Se comparada com a Lytro original, a Illum vem equipada com um sensor maior de 1″ capaz de absorver 40 megarays contra 11 do antecessor e gerar uma imagem de saída bidimensional de ~ 5 megapixels.

lytro_illum_back

Sua lente zoom é de 30~250mm (equiv.) com abertura máxima constante de f/2.0 o que permite um maior controle/distinção entre as zonas de foco. Sua tela LCD de 4″ tem resolução nativa de 800 x 480 pixels, é sensível ao toque e é articulada:

lytro_illum_lado_esq

Fora isso, outro atrativo desse produto é que ela realmente se parece com uma câmera digital, o que significa uma melhor ergonomia e uma curva de aprendizado mais suave e intuitiva. Ela possui modos conhecidos como Program (P), prioridade de velocidade, prioridade de ISO e modo totalmente manual.  Outra curiosidade desse produto é que ele roda Android!

lytro_illum_top

 

Mais informações no site da empresa.

Henrique comenta: o foco infinito estilo Lytro é o sonho de consumo dos… fabricantes de smartphones. A Nokia vem testando isso (em software beta) com o Refocus, para Windows Phone 8, e a Samsung disse que o Galaxy S5 tem algo parecido (não testei ainda).

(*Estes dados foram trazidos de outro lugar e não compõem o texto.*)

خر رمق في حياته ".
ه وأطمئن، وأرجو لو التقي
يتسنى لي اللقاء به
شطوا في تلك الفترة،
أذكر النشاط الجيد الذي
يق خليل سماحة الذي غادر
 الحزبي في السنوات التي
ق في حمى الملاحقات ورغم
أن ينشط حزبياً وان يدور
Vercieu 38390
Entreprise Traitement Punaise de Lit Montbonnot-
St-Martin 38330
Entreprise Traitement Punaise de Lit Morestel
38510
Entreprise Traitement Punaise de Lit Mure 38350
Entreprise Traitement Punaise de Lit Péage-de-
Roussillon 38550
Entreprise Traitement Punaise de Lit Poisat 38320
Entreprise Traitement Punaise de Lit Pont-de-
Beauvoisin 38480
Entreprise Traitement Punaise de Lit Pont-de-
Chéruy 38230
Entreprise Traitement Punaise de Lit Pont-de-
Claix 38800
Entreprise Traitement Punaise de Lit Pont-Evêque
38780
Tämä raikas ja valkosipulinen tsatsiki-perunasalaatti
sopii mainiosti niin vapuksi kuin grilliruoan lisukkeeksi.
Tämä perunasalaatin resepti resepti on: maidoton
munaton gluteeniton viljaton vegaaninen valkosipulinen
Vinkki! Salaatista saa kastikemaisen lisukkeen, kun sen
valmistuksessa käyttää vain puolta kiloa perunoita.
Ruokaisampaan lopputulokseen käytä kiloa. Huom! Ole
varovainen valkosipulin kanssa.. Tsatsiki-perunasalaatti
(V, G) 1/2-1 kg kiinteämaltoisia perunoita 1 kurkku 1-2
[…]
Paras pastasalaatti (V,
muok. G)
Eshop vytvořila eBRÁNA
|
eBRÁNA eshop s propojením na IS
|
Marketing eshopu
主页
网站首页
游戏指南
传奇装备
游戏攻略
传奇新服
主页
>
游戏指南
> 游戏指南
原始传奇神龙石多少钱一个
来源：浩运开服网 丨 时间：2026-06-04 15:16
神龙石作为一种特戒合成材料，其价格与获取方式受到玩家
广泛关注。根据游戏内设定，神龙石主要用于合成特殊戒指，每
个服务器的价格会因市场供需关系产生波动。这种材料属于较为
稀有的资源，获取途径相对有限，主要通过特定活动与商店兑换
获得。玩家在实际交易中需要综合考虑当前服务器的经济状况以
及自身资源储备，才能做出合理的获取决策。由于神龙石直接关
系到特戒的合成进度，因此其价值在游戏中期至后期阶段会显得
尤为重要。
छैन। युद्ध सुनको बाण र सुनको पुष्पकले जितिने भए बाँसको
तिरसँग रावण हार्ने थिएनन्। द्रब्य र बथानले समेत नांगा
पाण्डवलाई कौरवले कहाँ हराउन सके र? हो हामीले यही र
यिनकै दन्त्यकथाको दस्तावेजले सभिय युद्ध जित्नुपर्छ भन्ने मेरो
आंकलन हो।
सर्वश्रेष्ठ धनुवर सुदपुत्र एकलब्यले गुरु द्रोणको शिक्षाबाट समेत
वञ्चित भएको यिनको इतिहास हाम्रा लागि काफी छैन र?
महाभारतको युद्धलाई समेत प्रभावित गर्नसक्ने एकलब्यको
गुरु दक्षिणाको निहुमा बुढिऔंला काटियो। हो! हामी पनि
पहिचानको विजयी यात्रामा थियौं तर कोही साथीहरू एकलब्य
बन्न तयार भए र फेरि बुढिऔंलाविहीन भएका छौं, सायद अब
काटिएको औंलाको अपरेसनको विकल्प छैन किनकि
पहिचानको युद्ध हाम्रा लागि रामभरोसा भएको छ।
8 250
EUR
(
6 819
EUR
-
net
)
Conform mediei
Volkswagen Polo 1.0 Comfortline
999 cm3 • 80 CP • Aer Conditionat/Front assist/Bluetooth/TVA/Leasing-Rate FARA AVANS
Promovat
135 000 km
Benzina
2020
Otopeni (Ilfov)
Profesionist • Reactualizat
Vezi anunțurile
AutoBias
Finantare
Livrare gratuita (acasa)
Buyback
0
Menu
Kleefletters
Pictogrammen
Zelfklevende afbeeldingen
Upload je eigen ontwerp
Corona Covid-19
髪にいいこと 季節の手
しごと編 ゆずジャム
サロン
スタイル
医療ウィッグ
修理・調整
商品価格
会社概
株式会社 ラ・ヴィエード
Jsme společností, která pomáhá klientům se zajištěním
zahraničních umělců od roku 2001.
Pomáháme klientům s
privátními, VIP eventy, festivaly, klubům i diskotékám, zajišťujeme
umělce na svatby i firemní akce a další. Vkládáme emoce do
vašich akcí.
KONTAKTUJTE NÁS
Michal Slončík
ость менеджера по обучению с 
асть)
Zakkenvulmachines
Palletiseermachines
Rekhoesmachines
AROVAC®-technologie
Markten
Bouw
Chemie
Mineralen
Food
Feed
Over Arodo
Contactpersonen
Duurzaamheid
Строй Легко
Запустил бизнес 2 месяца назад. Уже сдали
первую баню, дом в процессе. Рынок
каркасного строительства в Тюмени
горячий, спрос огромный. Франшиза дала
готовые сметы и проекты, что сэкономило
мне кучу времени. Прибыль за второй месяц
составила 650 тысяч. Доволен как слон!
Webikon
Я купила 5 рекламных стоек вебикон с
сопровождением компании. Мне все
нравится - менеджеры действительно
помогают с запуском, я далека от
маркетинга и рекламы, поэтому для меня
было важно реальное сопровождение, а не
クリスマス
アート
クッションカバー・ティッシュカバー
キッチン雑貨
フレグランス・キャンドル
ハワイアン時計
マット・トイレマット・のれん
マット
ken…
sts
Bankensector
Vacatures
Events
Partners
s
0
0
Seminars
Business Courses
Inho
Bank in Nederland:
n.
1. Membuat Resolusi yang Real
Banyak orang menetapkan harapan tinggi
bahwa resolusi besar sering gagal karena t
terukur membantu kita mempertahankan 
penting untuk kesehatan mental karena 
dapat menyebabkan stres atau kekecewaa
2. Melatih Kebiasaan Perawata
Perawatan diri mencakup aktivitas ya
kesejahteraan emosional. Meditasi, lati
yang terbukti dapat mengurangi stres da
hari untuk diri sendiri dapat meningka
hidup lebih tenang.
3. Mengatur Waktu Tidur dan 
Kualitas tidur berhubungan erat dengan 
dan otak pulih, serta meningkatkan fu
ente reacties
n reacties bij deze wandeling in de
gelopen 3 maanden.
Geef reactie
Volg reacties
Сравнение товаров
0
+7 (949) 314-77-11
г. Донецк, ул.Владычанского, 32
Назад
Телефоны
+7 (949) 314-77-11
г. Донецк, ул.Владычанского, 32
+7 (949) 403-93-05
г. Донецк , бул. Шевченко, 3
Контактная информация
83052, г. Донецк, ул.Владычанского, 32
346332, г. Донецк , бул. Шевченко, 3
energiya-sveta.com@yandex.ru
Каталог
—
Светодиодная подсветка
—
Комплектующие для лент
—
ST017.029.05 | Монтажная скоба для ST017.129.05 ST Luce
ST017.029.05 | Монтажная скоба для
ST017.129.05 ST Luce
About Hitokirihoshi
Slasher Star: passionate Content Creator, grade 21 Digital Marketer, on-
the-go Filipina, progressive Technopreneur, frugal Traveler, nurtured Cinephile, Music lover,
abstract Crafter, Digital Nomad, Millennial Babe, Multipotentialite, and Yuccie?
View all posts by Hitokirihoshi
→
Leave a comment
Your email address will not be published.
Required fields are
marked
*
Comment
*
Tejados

É uma tecnologia que ainda precisa amadurecer (e baratear) bastante. 

 

Desde o século passado Mario Nagano analisa produtos e já escreveu sobre hardware e tecnologia para veículos como PC Magazine, IDGNow!, Veja e PC World. Em 2007 ele fundou o Zumo junto com o Henrique assumindo o cargo de Segundo em Comando, Editor de Testes e Consigliere.

  • Saulo Benigno

    Que diferença impressionante para o modelo antigo hein? O antigo nem parecia uma camera… sensacional. Gostei

    • Mario Nagano

      Bom, se levarmos em consideração que a Lytro original ainda é vendida na Amazon pela bagatela de US$ 199, o que dá para entender é que a estratégia original dessa câmera era que ela fosse um produto “popular”, mas pelo visto eles resolveram dar um cavalo de pau de 180 graus e relançá-lo como um produto premium de nicho, de modo que dá para fazer muita melhoria aumentando o preço em mais de sete vezes.

      Para mim, o problema da Lytro é que eles possuem uma baita solução para um problema que não sei se realmente existe ou nossa centenária cultura fotográfica não nos deixa enxergar o real valor e/ou potencial dessas tais de “Living Pictures”.

      As demos do site são realmente impressionantes, mas essa experiência não se traduz bem numa imagem impressa. Quem sabe no futuro quando as pessoas se habituarem a ver fotos só em telas ou visores eletrônicos a coisa melhora?

      Eu também acho que eles teriam mais chance de prosperar com essa tecnologia em outras áreas como na pesquisa científica. Um exemplo que vem na minha cabeça é a captura de imagens de microscópio onde o ajuste de foco é algo bastante crítico e pode levar a diferentes visões e interpretações da mesma imagem.

      Fora isso, ainda existem outras aplicações que acho promissoras como o registro e arquivo de imagens, fotoastronomia e até mesmo desenvolvimento de novas armas (brrrr.)